• _THE PROBLEM_
Give back exactly the lines from the beginning of the listing below to the line holding "Except as otherwise", both ends included; the pictures stay out.

• _RECORDS SUPPLIED_

● ● ● ● ● ● ●

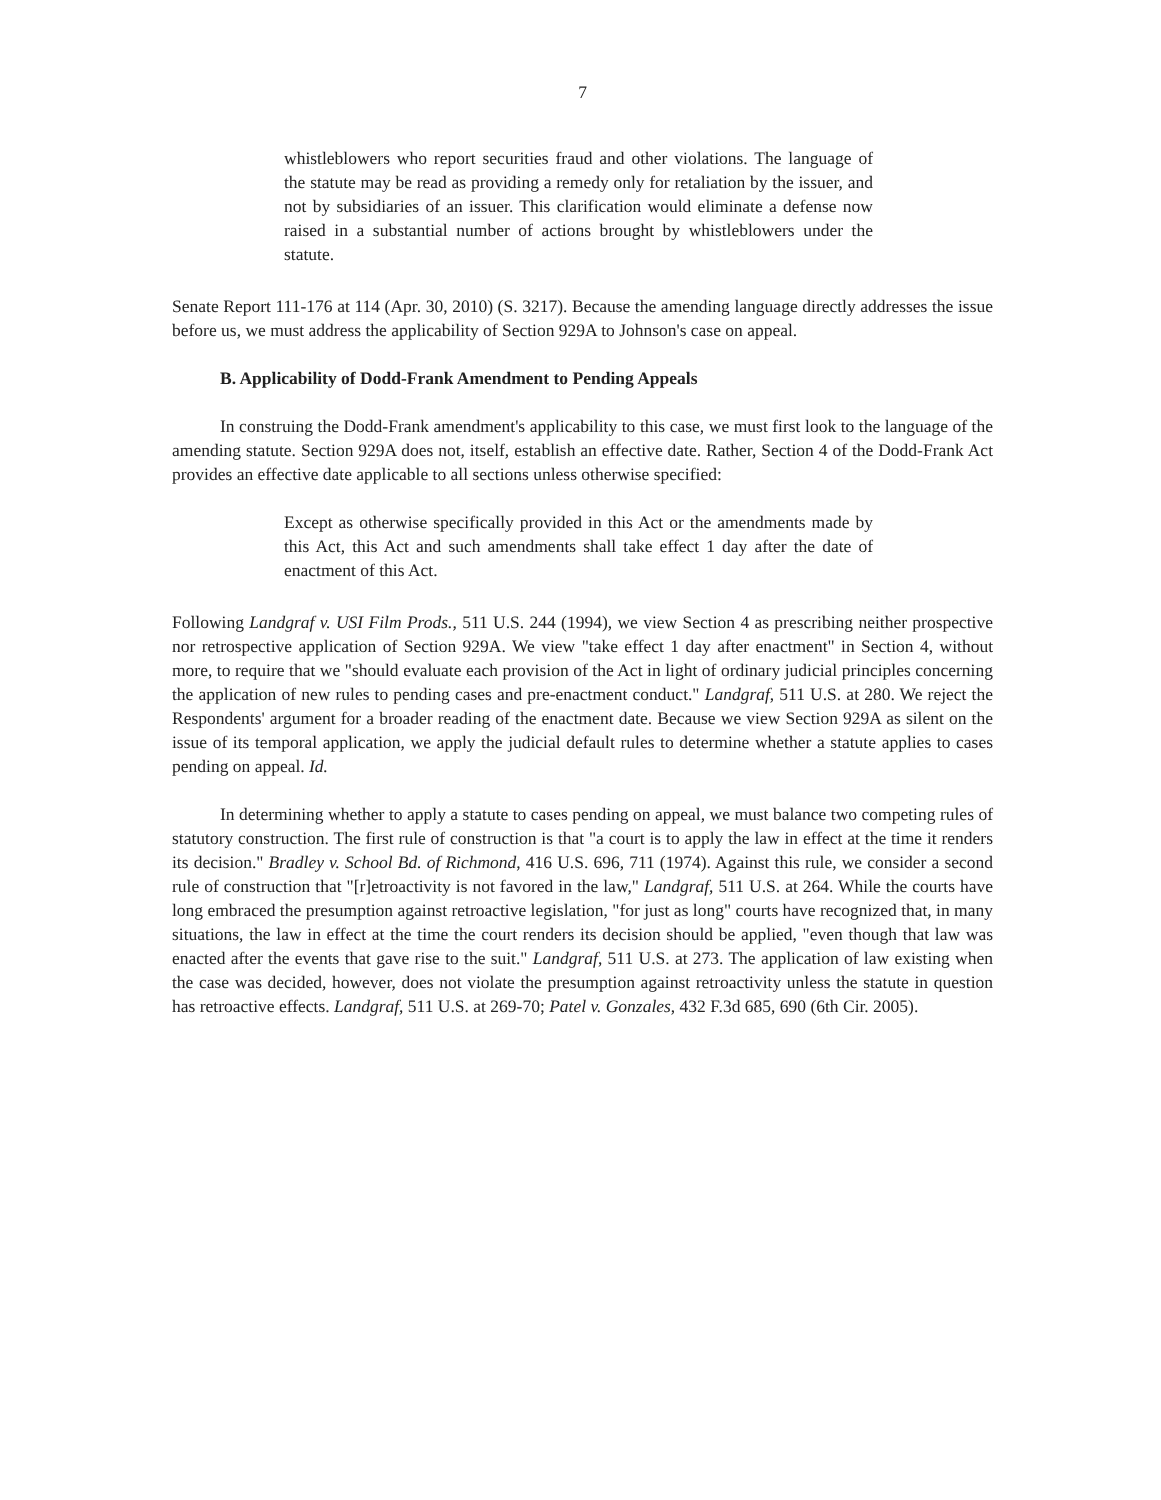7
whistleblowers who report securities fraud and other violations. The language of the statute may be read as providing a remedy only for retaliation by the issuer, and not by subsidiaries of an issuer. This clarification would eliminate a defense now raised in a substantial number of actions brought by whistleblowers under the statute.
Senate Report 111-176 at 114 (Apr. 30, 2010) (S. 3217). Because the amending language directly addresses the issue before us, we must address the applicability of Section 929A to Johnson's case on appeal.
B. Applicability of Dodd-Frank Amendment to Pending Appeals
In construing the Dodd-Frank amendment's applicability to this case, we must first look to the language of the amending statute. Section 929A does not, itself, establish an effective date. Rather, Section 4 of the Dodd-Frank Act provides an effective date applicable to all sections unless otherwise specified:
Except as otherwise specifically provided in this Act or the amendments made by this Act, this Act and such amendments shall take effect 1 day after the date of enactment of this Act.
Following Landgraf v. USI Film Prods., 511 U.S. 244 (1994), we view Section 4 as prescribing neither prospective nor retrospective application of Section 929A. We view "take effect 1 day after enactment" in Section 4, without more, to require that we "should evaluate each provision of the Act in light of ordinary judicial principles concerning the application of new rules to pending cases and pre-enactment conduct." Landgraf, 511 U.S. at 280. We reject the Respondents' argument for a broader reading of the enactment date. Because we view Section 929A as silent on the issue of its temporal application, we apply the judicial default rules to determine whether a statute applies to cases pending on appeal. Id.
In determining whether to apply a statute to cases pending on appeal, we must balance two competing rules of statutory construction. The first rule of construction is that "a court is to apply the law in effect at the time it renders its decision." Bradley v. School Bd. of Richmond, 416 U.S. 696, 711 (1974). Against this rule, we consider a second rule of construction that "[r]etroactivity is not favored in the law," Landgraf, 511 U.S. at 264. While the courts have long embraced the presumption against retroactive legislation, "for just as long" courts have recognized that, in many situations, the law in effect at the time the court renders its decision should be applied, "even though that law was enacted after the events that gave rise to the suit." Landgraf, 511 U.S. at 273. The application of law existing when the case was decided, however, does not violate the presumption against retroactivity unless the statute in question has retroactive effects. Landgraf, 511 U.S. at 269-70; Patel v. Gonzales, 432 F.3d 685, 690 (6th Cir. 2005).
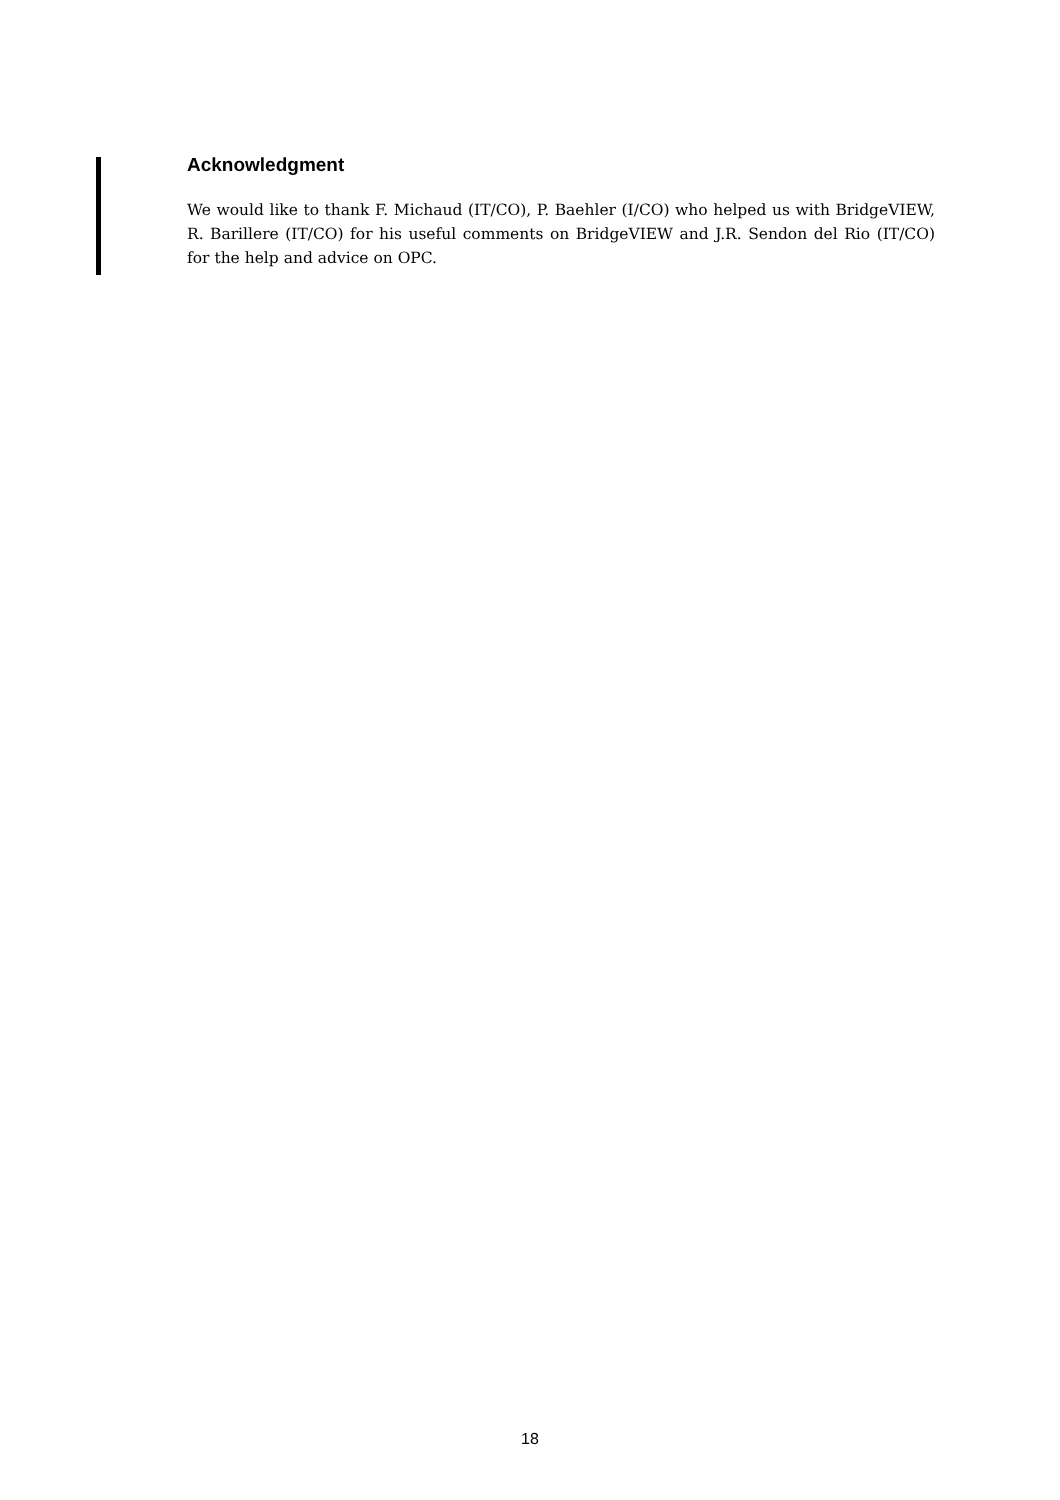Acknowledgment
We would like to thank F. Michaud (IT/CO), P. Baehler (I/CO) who helped us with BridgeVIEW, R. Barillere (IT/CO) for his useful comments on BridgeVIEW and J.R. Sendon del Rio (IT/CO) for the help and advice on OPC.
18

● ● ● ● ● ● ●

• _WRITTEN SOLUTION_
7
whistleblowers who report securities fraud and other violations. The language of the statute may be read as providing a remedy only for retaliation by the issuer, and not by subsidiaries of an issuer. This clarification would eliminate a defense now raised in a substantial number of actions brought by whistleblowers under the statute.
Senate Report 111-176 at 114 (Apr. 30, 2010) (S. 3217). Because the amending language directly addresses the issue before us, we must address the applicability of Section 929A to Johnson's case on appeal.
B. Applicability of Dodd-Frank Amendment to Pending Appeals
In construing the Dodd-Frank amendment's applicability to this case, we must first look to the language of the amending statute. Section 929A does not, itself, establish an effective date. Rather, Section 4 of the Dodd-Frank Act provides an effective date applicable to all sections unless otherwise specified:
Except as otherwise specifically provided in this Act or the amendments made by this Act, this Act and such amendments shall take effect 1 day after the date of enactment of this Act.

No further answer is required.